While eBay offers a good spot to sell some items, I’ve never felt like it’s the best place to sell clothes. It’s easy for your listing to get lost in the mix and not get the attention that it deserves.
So when I found Poshmark, I was excited. The idea of posting my clothes on a site that’s strictly dedicated to people looking for nice clothes is amazing. (Another option is ThredUp, but that turned out to be a non-starter.)
I signed up for Poshmark pretty easily.
When you sign up, you’re really signing up as a shopper, not a seller, so you’re going to be asked some clothing questions such as dress size and fashion preferences.
I have no desire to share my dress size and therefore am not a fan of the questions.
Poshmark also wants a profile photo. While I understand something like this builds a community, I don’t like sharing my photo. It makes the experience feel more personal than I want it to be.
These are all personal issues, but since this is a review, there you go.
Listing on Poshmark
Listing on Poshmark is also pretty easy.
Take a picture and then add in details, such as size, color, brand, etc.
For Poshmark items, you also want to list what you paid for the item. For example, if you bought your dress for $100 new, but list it on Poshmark for $20 used, then Poshmark gets to put an 80% discount on the listing. I guess this makes buyers feel like they’re getting a good deal.
I posted four items on Poshmark and have yet to make a sale, but I have built a following. I have a number of people following my “store” waiting to see what I offer up next.
What I’ve learned from the experience is that Poshmark isn’t really designed for the casual seller.

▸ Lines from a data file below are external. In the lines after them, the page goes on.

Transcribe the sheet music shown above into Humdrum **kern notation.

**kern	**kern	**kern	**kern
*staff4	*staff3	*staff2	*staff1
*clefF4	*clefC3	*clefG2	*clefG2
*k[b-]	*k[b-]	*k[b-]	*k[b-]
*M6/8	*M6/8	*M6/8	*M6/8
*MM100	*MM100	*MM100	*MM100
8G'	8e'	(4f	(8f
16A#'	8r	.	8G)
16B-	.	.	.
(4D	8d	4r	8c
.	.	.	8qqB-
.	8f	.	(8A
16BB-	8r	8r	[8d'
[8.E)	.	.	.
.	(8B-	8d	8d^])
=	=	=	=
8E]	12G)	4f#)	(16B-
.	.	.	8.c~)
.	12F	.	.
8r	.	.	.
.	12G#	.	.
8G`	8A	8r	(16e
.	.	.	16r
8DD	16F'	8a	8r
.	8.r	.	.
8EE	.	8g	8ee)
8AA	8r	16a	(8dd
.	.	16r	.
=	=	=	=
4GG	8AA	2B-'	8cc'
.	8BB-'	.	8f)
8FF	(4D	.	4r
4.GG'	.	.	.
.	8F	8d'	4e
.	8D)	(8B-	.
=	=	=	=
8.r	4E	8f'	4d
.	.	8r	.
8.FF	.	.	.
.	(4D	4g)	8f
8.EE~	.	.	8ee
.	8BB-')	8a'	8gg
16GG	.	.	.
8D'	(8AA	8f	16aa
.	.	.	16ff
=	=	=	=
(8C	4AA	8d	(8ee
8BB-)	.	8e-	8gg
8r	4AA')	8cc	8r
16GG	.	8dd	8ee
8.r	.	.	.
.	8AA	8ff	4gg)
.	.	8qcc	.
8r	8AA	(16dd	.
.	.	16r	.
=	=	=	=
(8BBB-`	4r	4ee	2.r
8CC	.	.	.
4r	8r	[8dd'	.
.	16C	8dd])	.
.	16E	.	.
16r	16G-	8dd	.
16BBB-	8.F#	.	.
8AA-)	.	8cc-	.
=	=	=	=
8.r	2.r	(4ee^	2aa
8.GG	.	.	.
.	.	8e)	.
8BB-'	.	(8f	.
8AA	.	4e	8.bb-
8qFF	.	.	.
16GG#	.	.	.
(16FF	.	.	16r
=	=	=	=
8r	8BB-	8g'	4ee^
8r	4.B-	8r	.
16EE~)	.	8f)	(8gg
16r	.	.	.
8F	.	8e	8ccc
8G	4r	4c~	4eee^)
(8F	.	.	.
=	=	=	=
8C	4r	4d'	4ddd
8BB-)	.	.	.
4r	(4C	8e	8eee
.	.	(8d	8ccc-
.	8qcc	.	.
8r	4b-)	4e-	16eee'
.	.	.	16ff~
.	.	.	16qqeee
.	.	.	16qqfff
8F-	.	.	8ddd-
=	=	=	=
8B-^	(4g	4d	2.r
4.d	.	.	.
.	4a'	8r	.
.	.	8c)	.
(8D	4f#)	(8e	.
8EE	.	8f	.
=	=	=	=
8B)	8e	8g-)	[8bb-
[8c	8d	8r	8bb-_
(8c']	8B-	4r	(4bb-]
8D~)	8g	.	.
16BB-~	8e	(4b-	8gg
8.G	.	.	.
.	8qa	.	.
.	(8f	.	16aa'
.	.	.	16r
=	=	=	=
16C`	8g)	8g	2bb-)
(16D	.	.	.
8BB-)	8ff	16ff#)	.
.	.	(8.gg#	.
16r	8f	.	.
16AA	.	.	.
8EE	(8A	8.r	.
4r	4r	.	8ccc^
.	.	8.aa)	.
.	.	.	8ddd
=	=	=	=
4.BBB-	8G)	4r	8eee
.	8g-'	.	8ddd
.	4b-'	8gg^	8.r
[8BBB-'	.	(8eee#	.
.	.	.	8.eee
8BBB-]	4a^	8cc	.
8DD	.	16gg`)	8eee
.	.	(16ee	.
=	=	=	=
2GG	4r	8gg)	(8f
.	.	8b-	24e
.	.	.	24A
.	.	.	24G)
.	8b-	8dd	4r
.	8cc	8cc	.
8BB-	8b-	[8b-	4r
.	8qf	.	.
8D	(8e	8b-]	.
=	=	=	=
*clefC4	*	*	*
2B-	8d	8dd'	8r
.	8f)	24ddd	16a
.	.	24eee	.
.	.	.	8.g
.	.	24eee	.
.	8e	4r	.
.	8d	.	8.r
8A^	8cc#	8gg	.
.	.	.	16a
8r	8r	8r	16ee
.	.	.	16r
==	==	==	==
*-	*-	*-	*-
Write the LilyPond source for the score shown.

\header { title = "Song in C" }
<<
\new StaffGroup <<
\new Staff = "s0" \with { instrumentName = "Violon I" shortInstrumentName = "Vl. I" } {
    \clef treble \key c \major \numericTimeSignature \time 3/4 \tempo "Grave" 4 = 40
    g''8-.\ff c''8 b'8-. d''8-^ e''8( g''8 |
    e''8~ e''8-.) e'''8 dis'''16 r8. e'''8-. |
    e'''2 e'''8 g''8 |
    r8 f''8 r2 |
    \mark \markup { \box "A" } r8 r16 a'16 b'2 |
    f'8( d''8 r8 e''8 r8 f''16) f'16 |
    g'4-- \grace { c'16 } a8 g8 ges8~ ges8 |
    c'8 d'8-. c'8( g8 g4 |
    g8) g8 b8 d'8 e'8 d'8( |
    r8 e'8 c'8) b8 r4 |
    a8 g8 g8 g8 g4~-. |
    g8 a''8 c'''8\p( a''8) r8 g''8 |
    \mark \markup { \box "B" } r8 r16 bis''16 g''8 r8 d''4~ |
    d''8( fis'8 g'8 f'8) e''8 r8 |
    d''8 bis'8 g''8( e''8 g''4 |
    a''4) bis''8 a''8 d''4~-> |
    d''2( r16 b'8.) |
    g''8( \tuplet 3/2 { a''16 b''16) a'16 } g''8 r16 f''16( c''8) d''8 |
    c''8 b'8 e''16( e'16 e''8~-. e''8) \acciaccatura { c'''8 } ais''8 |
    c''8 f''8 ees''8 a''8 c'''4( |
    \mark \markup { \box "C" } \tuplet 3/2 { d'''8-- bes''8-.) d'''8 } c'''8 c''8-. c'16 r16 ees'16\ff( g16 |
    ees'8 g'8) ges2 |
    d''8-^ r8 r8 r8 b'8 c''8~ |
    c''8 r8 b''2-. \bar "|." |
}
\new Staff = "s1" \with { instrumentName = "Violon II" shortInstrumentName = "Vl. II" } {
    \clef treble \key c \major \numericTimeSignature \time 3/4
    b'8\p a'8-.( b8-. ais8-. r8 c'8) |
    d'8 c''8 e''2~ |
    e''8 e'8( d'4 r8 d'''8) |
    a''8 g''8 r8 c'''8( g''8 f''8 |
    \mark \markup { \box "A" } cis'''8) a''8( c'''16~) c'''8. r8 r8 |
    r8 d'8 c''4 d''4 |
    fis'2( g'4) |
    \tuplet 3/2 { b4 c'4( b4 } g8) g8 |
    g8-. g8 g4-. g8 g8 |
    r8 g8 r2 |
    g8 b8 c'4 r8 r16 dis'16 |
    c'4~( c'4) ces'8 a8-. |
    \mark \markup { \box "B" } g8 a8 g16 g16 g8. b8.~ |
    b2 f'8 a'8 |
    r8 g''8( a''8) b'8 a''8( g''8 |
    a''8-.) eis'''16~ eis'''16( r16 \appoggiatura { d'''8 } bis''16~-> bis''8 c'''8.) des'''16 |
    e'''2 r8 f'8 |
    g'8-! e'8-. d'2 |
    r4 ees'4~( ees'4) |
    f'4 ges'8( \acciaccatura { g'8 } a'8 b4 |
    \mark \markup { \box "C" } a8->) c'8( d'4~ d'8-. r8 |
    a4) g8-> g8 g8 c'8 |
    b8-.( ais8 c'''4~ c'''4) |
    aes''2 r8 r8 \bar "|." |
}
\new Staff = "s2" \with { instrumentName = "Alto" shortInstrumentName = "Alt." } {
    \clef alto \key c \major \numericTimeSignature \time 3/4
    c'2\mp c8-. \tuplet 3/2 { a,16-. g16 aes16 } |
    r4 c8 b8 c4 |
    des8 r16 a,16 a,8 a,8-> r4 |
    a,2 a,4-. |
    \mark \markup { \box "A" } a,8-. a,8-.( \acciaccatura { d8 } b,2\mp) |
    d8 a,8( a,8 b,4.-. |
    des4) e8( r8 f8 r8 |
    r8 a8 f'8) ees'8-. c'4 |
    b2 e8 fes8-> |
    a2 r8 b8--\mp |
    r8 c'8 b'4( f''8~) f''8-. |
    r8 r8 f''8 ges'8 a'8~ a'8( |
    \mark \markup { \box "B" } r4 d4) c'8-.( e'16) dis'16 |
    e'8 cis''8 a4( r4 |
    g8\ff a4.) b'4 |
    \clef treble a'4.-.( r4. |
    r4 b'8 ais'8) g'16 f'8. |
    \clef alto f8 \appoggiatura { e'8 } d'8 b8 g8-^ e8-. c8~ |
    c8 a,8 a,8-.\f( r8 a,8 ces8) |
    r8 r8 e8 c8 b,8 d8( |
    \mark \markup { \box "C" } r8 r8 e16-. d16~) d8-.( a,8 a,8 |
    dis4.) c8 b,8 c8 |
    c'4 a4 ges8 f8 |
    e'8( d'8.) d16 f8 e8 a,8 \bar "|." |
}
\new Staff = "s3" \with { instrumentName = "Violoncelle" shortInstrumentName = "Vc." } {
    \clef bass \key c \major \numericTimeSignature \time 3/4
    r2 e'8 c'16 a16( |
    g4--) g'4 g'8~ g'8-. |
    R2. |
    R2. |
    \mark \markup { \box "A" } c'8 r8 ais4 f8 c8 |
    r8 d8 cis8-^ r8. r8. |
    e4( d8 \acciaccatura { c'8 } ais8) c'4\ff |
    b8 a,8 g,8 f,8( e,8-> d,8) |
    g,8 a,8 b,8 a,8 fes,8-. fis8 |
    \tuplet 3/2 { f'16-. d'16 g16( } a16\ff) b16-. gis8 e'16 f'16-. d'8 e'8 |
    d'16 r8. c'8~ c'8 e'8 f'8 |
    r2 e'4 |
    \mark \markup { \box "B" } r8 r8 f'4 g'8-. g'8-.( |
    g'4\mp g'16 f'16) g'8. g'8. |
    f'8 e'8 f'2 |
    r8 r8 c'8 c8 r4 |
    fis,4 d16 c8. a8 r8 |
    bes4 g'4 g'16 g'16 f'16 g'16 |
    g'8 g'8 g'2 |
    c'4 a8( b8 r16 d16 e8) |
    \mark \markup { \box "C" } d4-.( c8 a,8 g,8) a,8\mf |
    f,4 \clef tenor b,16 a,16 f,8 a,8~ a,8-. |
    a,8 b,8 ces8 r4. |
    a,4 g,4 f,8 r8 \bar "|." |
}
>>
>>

If you’re looking for that kind of sale, you’re better served going to your local secondhand store. (As much as I’m loathed to say it, you can also consider ThredUp, though read my warning review first.)
However, if you’re into the idea of a mini online store, Poshmark might be for you.
Once someone buys your item, Poshmark will send you a pre-paid shipping label. You ship the item to the buyer and once it’s received, Poshmark releases your payment less its commission.
The company outlines its fees clearly on its website saying:
“For all sales under $15, Poshmark takes a flat commission of $2.95. You keep the rest. For sales of $15 or more, you keep 80% of your sale and Poshmark’s commission is 20%.”
You can spend the money you receive on Poshmark or ask for the funds to be released into your bank account.
The Bottom Line
Poshmark is not for me. I don’t want a store. However, if you’re into fashion and want to have your own mini business, you go girl…or guy!
- Posting is easy. Take a picture and add a few details and you’re set.
- There are no upfront fees.
- It’s a lot more work than I want to do. I don’t want or need to build an online fashion store.
- It’s all about building the community. Following sellers, getting sellers to follow you. It’s like its own time consuming social media site.
- Well, I haven’t sold anything yet!
Poshmark is totally kid-friendly and as far as I can tell, you get out of it what you put into it. The more you try and sell your clothes to the Poshmark community, the more likely you are to make a sale. Ultimately, it’s about whether a fashion site like this interests you.